Genel Kurul'daki oturumda ilk olarak Meclis Başkanı Cemil Çiçek, konuşma yaptı. "23 Nisan 1920 milletimiz için bir millattır" diyen Cemil Çiçek, 1915 olaylarıyla ilgili değerlendirmelerde bulundu.
Çiçek, "Kirli ve kanlı ellerini bizim üzerimizde temizlemeye çalışıyorlar. Acılardan husumet çıkarılmamalı. Biz tarihimizle yüzleşme hazırız. Anadolu'yu kendilerine yurt edinenler uyanık olmalı" şeklinde konuştu.
DAVUTOĞLU: KİMSE İMTİYAZ SAHİBİ DEĞİL
KILIÇDAROĞLU: MECLİS'İN YETKİLERİNİ GASP ETMEYE ÇALIŞAN ANLAYIŞ…
Bu ülkede egemen olan millettir. Millet egemenliğini kurumlar aracılığıyla kullanır. Bu kurumlar demokraside denge ve denetleme unsurlarını oluştururlar. Yasama, yürütme, yargı denetleme ağını oluşturur. Kuvvetler ayrılığını ayak bağı olarak gönderen anlayış, Meclis'e gölge düşürmektedir. Bu Meclis'in yetkilerini gasp etmeye çalışan bir anlayış demokrasinin derinleşmesi önündeki en büyük engeldir. Çocuklarımıza daha güçlü daha zengin bir ülke bırakmalıyız."
BAHÇELİ: BÖLÜCÜLÜĞÜN AMAÇLARI MECLİS'E YAKLAŞAMAMIŞTIR
MHP lideri Devlet Bahçeli ise konuşmasında şu ifadeleri kullandı: "TBMM bağımsızlık aşkının meşruiyet arayışının milli iradeye saygının mahsulüdür. İlk Meclis'le birlikte Türk tarihinde onurlu bir sayfa açılmıştır. Bozgun yılları Ulus'taki taş binaya çarpmış ve Türk milleti ayağa kalkmıştır. İmparatorluğumuzun yıkıntıları arasında yeni bir devlet kurulmuşsa bunun şeref payesi TBMM'ye aittir. Etnik kökenler farklı da olsa ortak noktada buluşmuşlardır. Bölücülüğün amaçları Meclis'e yaklaşamamıştır."

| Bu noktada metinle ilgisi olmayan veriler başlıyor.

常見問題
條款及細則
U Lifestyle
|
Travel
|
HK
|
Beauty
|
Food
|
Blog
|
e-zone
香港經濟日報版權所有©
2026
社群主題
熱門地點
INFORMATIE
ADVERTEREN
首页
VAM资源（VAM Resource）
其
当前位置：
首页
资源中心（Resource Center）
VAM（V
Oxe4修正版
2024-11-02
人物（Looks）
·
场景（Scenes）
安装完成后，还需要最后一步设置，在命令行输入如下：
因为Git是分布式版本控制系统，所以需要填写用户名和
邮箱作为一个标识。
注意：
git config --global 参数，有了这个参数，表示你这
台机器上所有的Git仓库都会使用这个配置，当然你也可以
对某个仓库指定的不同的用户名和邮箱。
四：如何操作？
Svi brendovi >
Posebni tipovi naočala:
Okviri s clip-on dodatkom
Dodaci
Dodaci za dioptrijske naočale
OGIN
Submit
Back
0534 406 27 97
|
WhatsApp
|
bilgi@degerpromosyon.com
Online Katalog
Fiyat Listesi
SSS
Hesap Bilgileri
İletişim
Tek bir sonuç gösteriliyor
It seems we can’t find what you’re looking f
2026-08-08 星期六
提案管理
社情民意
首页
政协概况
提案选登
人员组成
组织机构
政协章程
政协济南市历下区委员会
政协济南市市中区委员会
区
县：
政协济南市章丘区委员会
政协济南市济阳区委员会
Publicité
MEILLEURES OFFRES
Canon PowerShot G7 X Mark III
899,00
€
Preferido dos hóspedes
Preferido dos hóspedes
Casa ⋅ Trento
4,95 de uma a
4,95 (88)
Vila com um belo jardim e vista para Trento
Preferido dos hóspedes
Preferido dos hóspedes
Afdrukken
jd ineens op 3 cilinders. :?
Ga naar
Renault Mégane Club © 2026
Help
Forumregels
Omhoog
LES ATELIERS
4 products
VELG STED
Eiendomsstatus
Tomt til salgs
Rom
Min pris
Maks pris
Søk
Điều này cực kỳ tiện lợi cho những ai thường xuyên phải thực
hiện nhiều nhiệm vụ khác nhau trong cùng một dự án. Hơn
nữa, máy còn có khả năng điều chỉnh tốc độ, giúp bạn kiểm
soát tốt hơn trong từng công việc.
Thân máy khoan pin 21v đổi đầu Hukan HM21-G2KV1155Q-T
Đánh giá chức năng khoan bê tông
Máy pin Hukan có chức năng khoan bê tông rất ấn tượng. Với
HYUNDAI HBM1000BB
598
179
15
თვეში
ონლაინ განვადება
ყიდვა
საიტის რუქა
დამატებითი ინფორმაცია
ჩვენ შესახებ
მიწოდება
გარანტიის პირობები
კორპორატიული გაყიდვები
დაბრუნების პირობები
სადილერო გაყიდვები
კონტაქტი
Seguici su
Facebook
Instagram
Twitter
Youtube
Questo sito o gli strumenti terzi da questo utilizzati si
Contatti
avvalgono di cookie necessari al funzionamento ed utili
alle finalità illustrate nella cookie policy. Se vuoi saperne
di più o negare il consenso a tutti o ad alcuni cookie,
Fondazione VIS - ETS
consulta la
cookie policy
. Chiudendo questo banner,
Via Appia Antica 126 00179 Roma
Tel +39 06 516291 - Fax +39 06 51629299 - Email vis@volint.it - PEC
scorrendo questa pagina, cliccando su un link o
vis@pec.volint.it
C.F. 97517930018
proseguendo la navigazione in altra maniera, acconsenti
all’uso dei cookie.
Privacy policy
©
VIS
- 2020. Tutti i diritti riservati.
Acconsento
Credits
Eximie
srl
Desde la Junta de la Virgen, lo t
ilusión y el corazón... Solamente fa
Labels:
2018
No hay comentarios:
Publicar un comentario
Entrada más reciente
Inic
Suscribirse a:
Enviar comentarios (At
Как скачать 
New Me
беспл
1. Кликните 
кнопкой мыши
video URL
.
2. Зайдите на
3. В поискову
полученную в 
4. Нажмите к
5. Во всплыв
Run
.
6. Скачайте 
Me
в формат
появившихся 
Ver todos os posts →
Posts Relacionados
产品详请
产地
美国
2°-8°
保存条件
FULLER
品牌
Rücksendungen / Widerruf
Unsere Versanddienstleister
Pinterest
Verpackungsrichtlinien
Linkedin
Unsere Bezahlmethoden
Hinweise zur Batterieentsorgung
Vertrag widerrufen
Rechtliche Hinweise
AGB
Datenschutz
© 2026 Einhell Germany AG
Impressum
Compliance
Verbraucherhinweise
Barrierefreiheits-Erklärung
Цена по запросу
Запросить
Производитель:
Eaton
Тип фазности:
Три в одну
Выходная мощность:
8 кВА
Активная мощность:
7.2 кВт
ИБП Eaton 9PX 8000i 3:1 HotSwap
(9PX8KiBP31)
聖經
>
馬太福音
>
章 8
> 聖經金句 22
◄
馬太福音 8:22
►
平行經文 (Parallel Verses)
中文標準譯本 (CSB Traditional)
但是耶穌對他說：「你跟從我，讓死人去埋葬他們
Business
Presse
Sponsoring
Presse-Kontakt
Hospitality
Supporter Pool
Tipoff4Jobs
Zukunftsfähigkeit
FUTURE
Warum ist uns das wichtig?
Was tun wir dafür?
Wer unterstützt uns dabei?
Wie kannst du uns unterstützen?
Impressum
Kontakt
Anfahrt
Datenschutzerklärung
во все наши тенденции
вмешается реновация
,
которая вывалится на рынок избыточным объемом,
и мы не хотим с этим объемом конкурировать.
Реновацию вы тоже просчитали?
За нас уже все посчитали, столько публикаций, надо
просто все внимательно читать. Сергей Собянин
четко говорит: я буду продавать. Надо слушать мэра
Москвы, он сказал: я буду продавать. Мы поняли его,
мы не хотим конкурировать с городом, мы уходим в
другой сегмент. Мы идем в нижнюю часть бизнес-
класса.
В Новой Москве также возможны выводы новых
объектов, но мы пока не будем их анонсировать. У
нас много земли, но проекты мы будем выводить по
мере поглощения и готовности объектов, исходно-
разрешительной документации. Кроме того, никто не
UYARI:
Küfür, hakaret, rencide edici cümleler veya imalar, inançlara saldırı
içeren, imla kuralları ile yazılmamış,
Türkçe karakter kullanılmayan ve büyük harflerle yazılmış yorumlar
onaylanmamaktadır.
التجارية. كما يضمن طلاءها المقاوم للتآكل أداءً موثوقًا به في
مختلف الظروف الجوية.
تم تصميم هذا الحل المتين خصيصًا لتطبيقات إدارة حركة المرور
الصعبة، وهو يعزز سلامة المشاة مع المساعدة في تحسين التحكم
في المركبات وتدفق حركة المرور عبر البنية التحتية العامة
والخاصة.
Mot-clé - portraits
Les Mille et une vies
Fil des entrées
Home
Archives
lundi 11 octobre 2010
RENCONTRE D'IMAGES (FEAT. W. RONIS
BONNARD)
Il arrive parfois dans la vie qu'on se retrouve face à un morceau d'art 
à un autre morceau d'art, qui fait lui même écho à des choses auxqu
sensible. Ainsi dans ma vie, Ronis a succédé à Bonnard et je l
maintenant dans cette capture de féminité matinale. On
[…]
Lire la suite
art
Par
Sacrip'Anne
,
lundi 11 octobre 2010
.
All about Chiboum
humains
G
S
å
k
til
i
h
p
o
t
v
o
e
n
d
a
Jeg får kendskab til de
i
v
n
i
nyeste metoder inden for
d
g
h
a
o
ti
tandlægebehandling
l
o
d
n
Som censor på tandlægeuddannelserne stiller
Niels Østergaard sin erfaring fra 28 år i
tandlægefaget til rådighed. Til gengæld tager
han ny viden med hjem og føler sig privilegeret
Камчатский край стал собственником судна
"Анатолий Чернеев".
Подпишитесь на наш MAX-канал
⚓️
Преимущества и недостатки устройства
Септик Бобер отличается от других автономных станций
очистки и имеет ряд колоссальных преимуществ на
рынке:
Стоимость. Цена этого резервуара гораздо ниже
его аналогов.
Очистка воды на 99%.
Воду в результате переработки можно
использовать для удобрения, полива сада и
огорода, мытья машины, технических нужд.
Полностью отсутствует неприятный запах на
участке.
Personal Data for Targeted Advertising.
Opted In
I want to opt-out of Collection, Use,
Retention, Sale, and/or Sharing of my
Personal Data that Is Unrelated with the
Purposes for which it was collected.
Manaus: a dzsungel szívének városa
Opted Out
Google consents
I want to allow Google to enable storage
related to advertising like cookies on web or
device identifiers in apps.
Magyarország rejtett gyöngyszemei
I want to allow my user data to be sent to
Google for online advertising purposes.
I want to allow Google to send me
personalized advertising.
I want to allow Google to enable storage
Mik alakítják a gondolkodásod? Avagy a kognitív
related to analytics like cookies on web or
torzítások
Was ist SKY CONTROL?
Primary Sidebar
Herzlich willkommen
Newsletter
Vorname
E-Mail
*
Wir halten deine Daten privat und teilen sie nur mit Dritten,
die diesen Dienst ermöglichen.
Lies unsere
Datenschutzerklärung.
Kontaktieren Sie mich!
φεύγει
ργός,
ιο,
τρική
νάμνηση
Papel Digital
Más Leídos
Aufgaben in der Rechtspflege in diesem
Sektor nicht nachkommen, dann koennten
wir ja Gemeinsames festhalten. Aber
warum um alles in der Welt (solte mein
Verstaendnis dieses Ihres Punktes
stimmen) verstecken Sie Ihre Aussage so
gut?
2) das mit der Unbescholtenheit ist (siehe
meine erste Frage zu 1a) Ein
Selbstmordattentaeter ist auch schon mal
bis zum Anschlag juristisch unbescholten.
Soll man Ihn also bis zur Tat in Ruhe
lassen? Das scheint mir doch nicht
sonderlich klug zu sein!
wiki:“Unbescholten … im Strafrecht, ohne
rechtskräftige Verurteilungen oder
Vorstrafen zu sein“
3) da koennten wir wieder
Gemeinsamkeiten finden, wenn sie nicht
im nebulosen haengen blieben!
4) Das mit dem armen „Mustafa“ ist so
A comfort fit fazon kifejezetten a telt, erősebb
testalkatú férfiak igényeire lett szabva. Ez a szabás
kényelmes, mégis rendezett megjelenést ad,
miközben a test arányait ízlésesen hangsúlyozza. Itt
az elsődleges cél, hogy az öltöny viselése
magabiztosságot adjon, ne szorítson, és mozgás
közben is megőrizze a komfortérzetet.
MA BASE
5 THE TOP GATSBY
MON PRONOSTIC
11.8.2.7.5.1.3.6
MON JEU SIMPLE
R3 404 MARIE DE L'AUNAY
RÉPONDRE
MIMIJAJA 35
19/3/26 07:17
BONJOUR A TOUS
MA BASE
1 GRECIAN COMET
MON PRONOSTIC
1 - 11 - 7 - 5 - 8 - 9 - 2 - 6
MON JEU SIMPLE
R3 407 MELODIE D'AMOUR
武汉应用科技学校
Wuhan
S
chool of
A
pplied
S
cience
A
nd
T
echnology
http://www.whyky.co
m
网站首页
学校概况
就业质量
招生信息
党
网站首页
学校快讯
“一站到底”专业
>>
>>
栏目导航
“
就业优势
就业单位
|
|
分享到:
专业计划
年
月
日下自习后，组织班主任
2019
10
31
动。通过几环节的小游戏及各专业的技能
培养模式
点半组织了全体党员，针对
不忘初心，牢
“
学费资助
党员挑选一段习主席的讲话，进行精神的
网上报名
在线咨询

BALUKEN: SEÇİM BARAJI UTANÇ KAYNAĞI
HDP adına Grup Başkanvekili İdris Baluken kürsüye çıktı. Baluken, şunları söyledi: "95 yıl önce halklar, ortak yaşam arzusuyla bir araya geldiler. Erzurum ve Sivas kongrelerinde, 1921 Anayasası'nda farklılıkları zenginlik olarak gören bir anlayış hakim oldu. 1921 ruhunun temsilcisi olan kurucu Meclis, il merkezlerine geniş yetkiler vererek yönetime katılma hakkını ortaya çıkardı. Ne yazık ki çoğulcu anlayış yerine 1924'te merkeziyetçi ve çoğulcu bir anlayış geldi. Tek bir etnisiteyi ve inancı merkeze alan anlayış toplumsal çatışmaların yaşanmasına neden oldu.
Uzak ve yakın tarihimizde trajedilerin kaynağı haline gelen darbeler etkinliğini halen devam etmektedir. Anayasanın cuntacılar eseri olduğu, 33 yıl geçmesine rağmen sivil bir anayasa yapılmaması bir utanç kaynağıdır. Her türlü muhalefet dinamiğini Meclis dışında tutmak için oluşturulmuş olan yüzde 10 seçim barajı bir utanç kaynağıdır. Barajları, milli irade ve istikrar adına savunan partilerin olması bir utanç kaynağıdır. Basın özgürlüklerin dair hiçbir somut adım atılmadığı, farklı inanç ve kültürlerin yok sayıldığı, kadının eşit yurttaşlık hakkının tanınmadığı bir sistem işlemeye devam ediyor."